> [TEXT EXCERPT]:
—————

Tuesday, August 08, 2006

Why short stories?

I keep writing short stories, and I don’t think I’ll ever stop, even though my novel writing career seems to have well and truly begun. Yipppeee. :-) However, the reasons why I write shorts have changed somewhat over the time I’ve been doing it, as have the benefits. An author colleague recently asked about the benefits of writing shorts, when often the pay is low. I had a lot to say. :-) So I thought it might be useful to post something about it here, too.

When I first started out, I used short story writing to dip my toes in the waters. Much to my delight, I got positive reactions. Both my first fantasy and my first erotica story were published, so I kept at it. I viewed each short as part of the foundation for what I hoped and dreamed would be a full time writing career one day. Each short that was published represented a building block. I was learning all the time, too, learning from the actual writing and from the feedback I was getting from editors. That knowledge went on to inform my fledgling novel and novella writing.

When I began to get longer work published, I also seemed to be getting more opportunities for short story writing. Happy! There was a new discovery at this point. Working on a short story could motivate me to press on with a longer project. It’s the quicker turnaround, the buzz of making a story work and getting it accepted. Writers have a phrase for this “refilling the creative well.” Lots of ways to refill your own well, for me writing a successful short is one of them. So, when I need a boost on a long project, writing a short will give me just that. When a story is accepted, I get such a kick! Oh, don’t get me wrong, it doesn’t happen all the time, but when I do get a “yes,” it is party time again. Whoop! :-) And then... aaaah, seeing it in print, holding the book in my hand, and seeing my name amongst so many talented writers...can’t beat that feeling, just can’t…

When I approached publishers with my longer work, I had a CV of internationally published work in short story form. I hoped this would help me -- wasn’t sure if it would or not -- but it did. Happy! Berkley are marketing me on that very fact, which was a surprise, a really amazing one. “This is the daring debut of a cutting-edge voice in contemporary erotic fiction. Her short stories have seduced readers in more than 30 international anthologies. This, her first novel, is twice as hot.”

Dancing, I'm dancing! Well, wonky dancing. ;-)

I was also gaining readers through my shorts. I frequently get little notes about particular stories (got a lovely mail from a reader just today, about RICHARD’S SECRET, my story in the TABOO anthology, thank Kevin! :-) and people were signing up to my newsgroup, even though I hadn’t yet had a print novel published. Shocked and incredibly pleased. Just the other day I spotted a review of a US anthology I was in that said “with talented authors including Saskia Walker (who I love from Black Lace anthologies)” I was so surprised – readers remembered me from elsewhere. How cool is that!

—————

> [RECORDS FOR THIS TASK]:
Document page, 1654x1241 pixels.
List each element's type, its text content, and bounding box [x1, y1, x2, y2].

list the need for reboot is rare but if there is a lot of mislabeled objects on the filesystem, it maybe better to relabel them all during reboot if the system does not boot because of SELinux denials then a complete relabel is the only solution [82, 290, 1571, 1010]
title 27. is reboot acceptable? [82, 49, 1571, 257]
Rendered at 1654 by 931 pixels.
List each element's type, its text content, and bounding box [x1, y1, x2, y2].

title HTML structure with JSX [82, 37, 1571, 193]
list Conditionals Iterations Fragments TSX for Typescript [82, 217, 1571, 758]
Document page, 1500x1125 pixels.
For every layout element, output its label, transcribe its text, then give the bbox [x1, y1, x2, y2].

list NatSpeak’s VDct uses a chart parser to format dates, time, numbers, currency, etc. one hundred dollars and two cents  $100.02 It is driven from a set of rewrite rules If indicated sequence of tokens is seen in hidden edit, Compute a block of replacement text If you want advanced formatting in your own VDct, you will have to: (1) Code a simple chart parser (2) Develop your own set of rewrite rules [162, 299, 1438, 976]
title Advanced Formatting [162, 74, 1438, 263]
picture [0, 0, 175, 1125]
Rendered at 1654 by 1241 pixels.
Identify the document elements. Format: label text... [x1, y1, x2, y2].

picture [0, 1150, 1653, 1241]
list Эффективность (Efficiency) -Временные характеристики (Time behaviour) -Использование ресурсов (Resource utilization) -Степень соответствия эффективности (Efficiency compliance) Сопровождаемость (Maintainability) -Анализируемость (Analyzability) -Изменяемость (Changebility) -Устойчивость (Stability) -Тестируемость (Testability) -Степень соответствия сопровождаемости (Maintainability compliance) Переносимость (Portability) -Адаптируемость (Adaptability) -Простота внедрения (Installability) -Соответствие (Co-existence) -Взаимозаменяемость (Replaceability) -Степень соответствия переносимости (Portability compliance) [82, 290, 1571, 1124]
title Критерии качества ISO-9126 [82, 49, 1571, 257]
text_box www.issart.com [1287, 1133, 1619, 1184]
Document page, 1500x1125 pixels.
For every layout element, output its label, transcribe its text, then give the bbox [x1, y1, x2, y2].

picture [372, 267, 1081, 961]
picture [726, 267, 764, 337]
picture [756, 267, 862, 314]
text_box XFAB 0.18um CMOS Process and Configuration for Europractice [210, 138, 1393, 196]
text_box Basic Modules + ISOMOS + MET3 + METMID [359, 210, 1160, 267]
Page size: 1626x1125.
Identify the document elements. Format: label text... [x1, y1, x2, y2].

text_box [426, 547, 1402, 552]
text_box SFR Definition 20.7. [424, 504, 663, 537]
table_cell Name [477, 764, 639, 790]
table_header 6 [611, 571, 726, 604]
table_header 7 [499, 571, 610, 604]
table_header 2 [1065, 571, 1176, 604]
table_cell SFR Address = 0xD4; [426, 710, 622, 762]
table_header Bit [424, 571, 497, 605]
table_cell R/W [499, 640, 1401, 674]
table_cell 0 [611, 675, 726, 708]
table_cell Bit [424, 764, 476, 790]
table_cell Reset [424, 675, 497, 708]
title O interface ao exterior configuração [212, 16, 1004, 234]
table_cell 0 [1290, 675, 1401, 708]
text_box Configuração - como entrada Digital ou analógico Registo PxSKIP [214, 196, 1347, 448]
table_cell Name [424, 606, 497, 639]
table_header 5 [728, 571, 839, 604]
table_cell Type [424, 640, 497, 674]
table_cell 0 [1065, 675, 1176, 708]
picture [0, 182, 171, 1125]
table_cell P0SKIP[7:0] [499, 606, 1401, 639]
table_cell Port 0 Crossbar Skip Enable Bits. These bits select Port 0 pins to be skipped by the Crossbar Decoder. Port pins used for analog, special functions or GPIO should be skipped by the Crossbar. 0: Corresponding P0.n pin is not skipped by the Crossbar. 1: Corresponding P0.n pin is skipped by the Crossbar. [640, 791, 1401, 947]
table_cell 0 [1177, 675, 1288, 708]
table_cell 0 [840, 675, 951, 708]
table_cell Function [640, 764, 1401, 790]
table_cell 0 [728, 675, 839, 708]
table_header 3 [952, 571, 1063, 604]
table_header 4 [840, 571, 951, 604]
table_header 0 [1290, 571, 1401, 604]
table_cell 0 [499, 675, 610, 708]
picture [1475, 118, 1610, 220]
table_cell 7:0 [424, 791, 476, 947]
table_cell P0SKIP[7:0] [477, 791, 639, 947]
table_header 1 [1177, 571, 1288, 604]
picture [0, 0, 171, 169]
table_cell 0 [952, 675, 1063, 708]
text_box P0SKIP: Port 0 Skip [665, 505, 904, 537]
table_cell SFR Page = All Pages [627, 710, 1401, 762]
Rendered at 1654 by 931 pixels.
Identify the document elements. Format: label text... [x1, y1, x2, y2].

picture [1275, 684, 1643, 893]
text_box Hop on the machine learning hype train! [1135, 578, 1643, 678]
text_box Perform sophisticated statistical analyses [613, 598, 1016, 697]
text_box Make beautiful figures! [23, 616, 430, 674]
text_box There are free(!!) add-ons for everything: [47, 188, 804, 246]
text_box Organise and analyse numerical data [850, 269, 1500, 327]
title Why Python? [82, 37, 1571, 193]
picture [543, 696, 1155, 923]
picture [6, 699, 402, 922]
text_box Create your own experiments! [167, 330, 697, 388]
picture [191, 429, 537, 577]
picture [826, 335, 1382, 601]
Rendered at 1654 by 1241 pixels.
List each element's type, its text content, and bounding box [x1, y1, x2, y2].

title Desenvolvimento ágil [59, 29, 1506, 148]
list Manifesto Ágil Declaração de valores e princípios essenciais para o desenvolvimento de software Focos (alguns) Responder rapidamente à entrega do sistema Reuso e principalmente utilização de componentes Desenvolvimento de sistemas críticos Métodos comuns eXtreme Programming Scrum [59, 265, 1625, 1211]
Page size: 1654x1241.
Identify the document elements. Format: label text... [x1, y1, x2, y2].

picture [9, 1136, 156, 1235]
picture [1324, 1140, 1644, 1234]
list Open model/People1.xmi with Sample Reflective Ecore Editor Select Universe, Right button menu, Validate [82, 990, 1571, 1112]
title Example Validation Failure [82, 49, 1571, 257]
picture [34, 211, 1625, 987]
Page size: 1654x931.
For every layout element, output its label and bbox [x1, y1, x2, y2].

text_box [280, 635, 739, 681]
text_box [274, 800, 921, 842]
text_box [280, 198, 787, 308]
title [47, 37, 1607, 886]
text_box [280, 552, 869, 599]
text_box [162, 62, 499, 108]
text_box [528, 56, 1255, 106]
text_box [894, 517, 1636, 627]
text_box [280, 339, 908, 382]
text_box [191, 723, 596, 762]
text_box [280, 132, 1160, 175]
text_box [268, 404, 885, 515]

—————

> [SET TASKS]:
1. Please render the stretch of the records from their start through the line containing "list Conditionals Iterations" as a numbered list, leaving out blank lines.
2. Carry on the blog post about why its author writes short stories, starting right after its final sentence.
The blog post and the records come from separate sources.

> [WRITTEN RESPONSES]:
1.
1. Document page, 1654x1241 pixels.
2. List each element's type, its text content, and bounding box [x1, y1, x2, y2].
3. list the need for reboot is rare but if there is a lot of mislabeled objects on the filesystem, it maybe better to relabel them all during reboot if the system does not boot because of SELinux denials then a complete relabel is the only solution [82, 290, 1571, 1010]
4. title 27. is reboot acceptable? [82, 49, 1571, 257]
5. Rendered at 1654 by 931 pixels.
6. List each element's type, its text content, and bounding box [x1, y1, x2, y2].
7. title HTML structure with JSX [82, 37, 1571, 193]
8. list Conditionals Iterations Fragments TSX for Typescript [82, 217, 1571, 758]

2.
That’s when I realised the most significant aspect of writing shorts. Every time I get one published, it’s introducing my work to new readers. I believe this is the best possible promo you can have. When I think about what makes me buy a writer's work, it’s not flash advertisements, it’s either word of mouth or because I’ve read something in a collection and liked their voice. I’ve asked around my friends, and this is not so unusual.

From where I began, just dipping my toes, short stories have given me so much. The fee is often the least of it, although I do enjoy receiving those cheques. Call it the icing on the cake. Maybe the other short story writers who call by here will add their halfpenny/1c to the subject.

7 comments:

Shanna Germain said...

So much of this is so very true...many of the same reasons that I write shorts. The instant gratification, the joy of seeing your work somewhere, the kind notes from readers...

For me, getting a short accepted is something that also boosts my confidence enough to keep me writing. When I have those days where the muse turns evil and starts whispering, "you suck at this writing thing," I can point to my published stories and say, "no, I don't!" Then I have the confidence that I need to go back to work (usually!).

raine said...

I haven't had a lot of success getting all of them published, but I DO love writing short stories.
There's something about the immediacy of them, the condensed nature. I love putting a whole story in such a small form and making it as rich and full as possible.

wendywoo said...

Short stories are great for giving a sense of having 'finished' something in a short space of time, even if you either don't sell them or don't get paid a lot for them. The feeling of achievement lifts the spirits! And that helps with other writing that you happen to be doing at the time...

And yes, sometimes the value is far more in just getting your name out there, than in actually dollars or pounds, isn't it?

Nikki said...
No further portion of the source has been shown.